Baroque Listening Project - The Beginning and an Update

This is a continuation of my Baroque music listening project.

A Short Introduction to the Baroque Period

The Baroque period in Western Classical Music lasted roughly between 1600 - 1750. I use the "Western" prefix to distinguish from other classical music traditions. 

A musical era cannot be strictly defined as having begin and ended in specific years. The years 1600 and 1750 are set as the boundaries of this period by music historians for ease of study. If we have to look for notable events in these years - the first modern opera as we understand it today was written around 1597, and 1750 marked the death of Johann Sebastian Bach.

The Baroque period saw the rise of opera and other forms like the oratorio, cantata, solo and trio sonatas, the prelude and the fugue.

During the Baroque period words took precedence over the structure of the music as opposed to the preceding Rennaisance period where it was the opposite. The "Doctrine of Affections" is a defining characteristic of Baroque music. Affections mean emotions here. This refers to the practice of expressing a single emotion in a Baroque composition which does not change throughout the piece.  - contrast that with the later Classical or the Romantic periods. 

The Baroque era saw the birth and rise of opera. It was born out of a desire to return to the  ideals of Greek drama. The word "opera" literally translates to "work". It was originally referred to as "opera drammatica in musica" - a dramatic work set to music.

A structured, formal arrangement of the music is another quality of Baroque music. Another is the basso continuo. A bass instrument plays the bass line (the lowest) and melodic instruments play the melody (the highest), with other instruments (e.g. keyboard) filling in the rest. The major-minor tonal system in music was also established during this period. Counterpoint - the interplay of two or more melodies in a single composition - is also used in many Baroque compositions although it originated earlier.

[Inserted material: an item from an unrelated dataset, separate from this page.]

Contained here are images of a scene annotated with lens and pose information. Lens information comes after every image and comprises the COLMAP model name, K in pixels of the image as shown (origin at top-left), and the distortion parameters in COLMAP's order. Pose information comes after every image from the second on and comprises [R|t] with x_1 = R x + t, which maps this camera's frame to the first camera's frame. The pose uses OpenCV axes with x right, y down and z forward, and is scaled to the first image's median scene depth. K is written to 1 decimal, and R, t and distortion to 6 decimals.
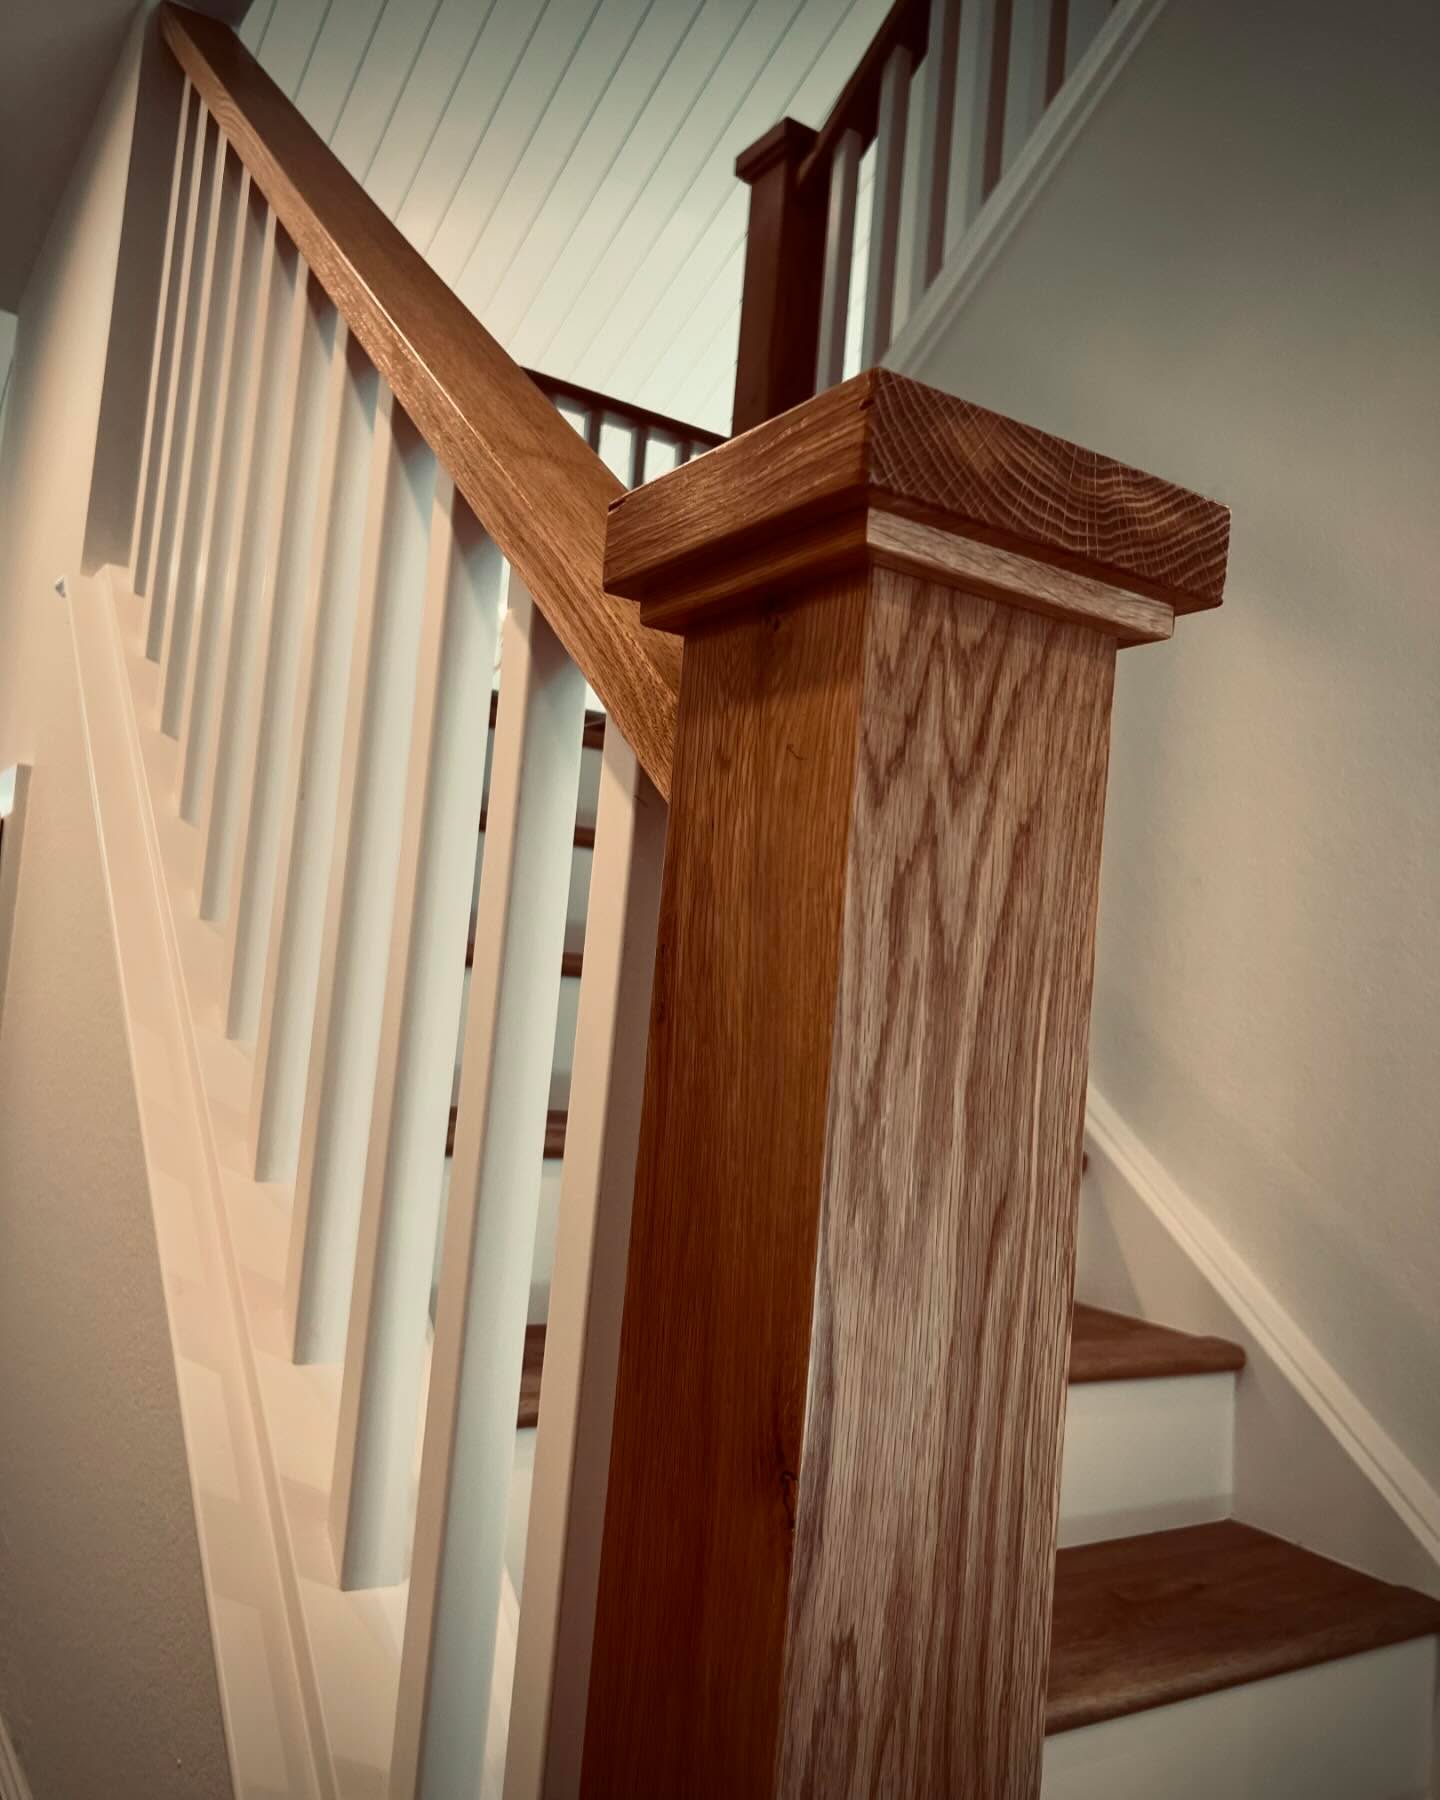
lens RADIAL K [[1465.7, 0, 720.0], [0, 1465.7, 904.9], [0, 0, 1]] dist [0.010697, 0.001098]
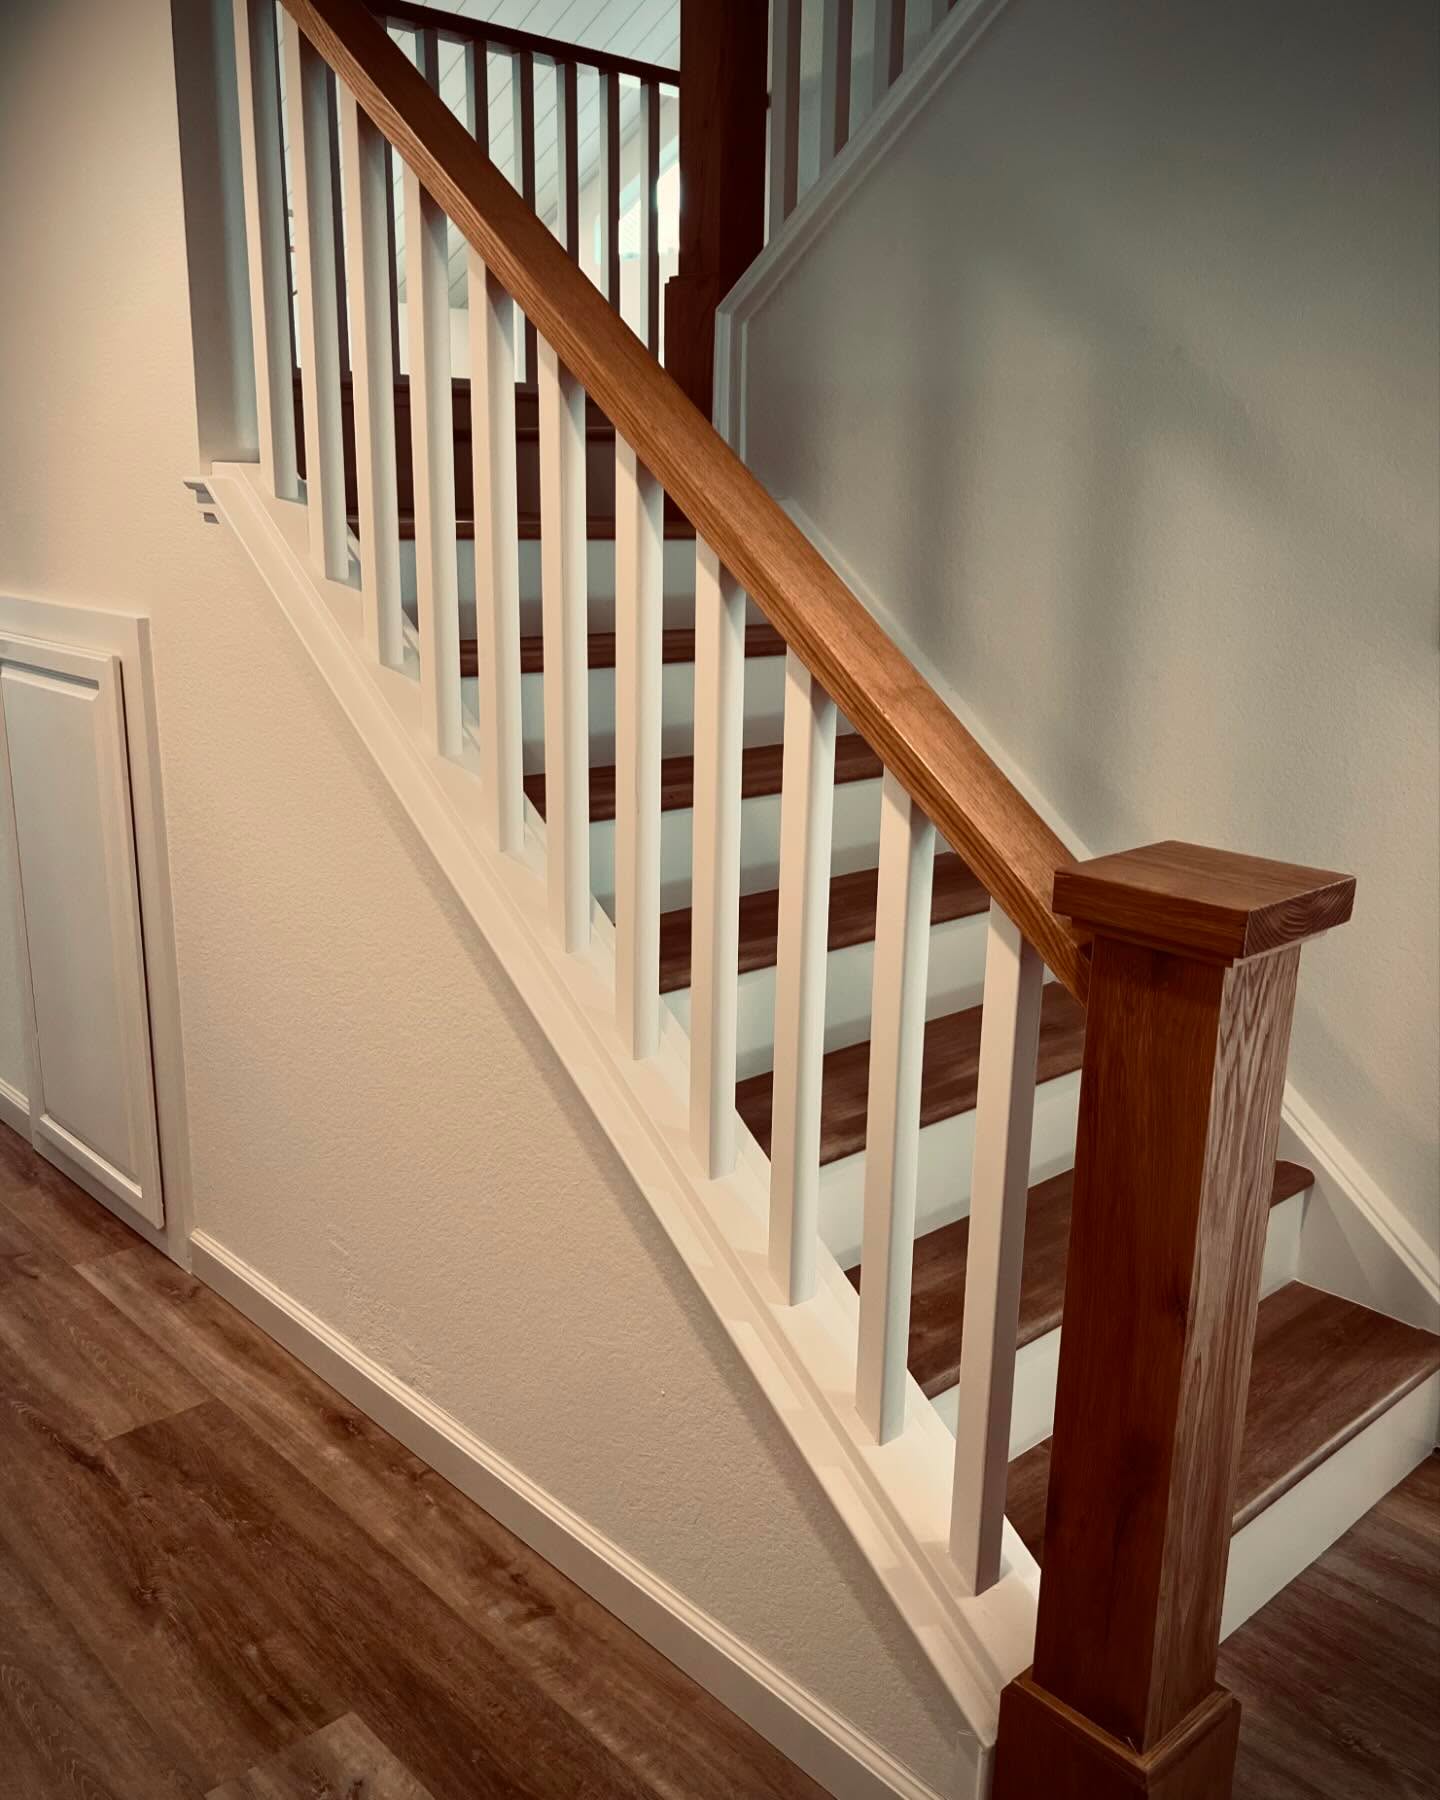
lens RADIAL K [[1581.3, 0, 722.4], [0, 1581.3, 899.2], [0, 0, 1]] dist [-0.017130, -0.002180]
pose [[0.982451, -0.110048, 0.150597, -0.996244], [0.053418, 0.939587, 0.338117, -1.157136], [-0.178708, -0.324139, 0.928977, -1.085934]]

During the Baroque, vocal dominated music to started to give way to an arena where instrumental music played a much bigger role. Previously, vocal music dominated due to the greater profusion of sacred music. The church was the primary patron of composers. However, during the Baroque period, nobility and royalty became patrons of musicians thus supporting more and more secular music. This led to fewer restrictions on themes and a greater scope for experimentation.
 
Around 1600 the violin began to play a greater role in musical compositions along with the viola and the cello. The Baroque orchestra grew in size and number of sections.


 

From Giovanni Gabrielli to Giacomo Carissimi

Back to my listening list

There are mostly Italian composers in the list in this period of the Baroque era - roughly the first 3 quarters of the 17th century. This reflects the fact that the Italian style was the most prominent throughout Europe then. The influence of Italy was not limited to just style but also the origin of major forms like opera, sonata, concerto and oratorio.

Gabrielli's canzone and sonatas for brass and winds can be soothing, melancholic or frolicking at times. He was one of the pioneers of the ensemble canzone. Canzone translates to "song" in Italian, and it was an instrumental genre of the 16th and 17th centuries.

Monterverdi straddled the Rennaisance and Baroque periods and is widely known for his madrigals and operas, and was a towering composer of the early Baroque period. A "madrigal" is a type of vocal music. Monteverdi's Book 4 and Book 8 (from the list) are madrigal compositions, and his Book 8 has more dramatic, choral and orchestral music. I also discovered his opera"L’incoroniazone di Poppea" - or The Coronation of Poppea. I did not sit through the entire opera but watched excerpts, and in the process discovered Pur ti miro - a beautiful aria sung as a duet. A good version is here, and Joshua Bell has a violin rendition.

Heinrich Sch├╝tz was German in this predominantly Italian list - and his works comprise of mostly sacred music.

The only female composer in this sub-period is Francesca Caccini - an Italian composer and singer. This composer was missing in both Swafford's book and the NPR book. I included her based on other lists.

In summary, it was not possible for me to appreciate and understand every single work here - but in the process I discovered some wonderful compositions. I suspect that as I move forward into the middle and later Baroque the music will start to sound more "familiar", as it developed in complexity in form, themes and the number of instruments.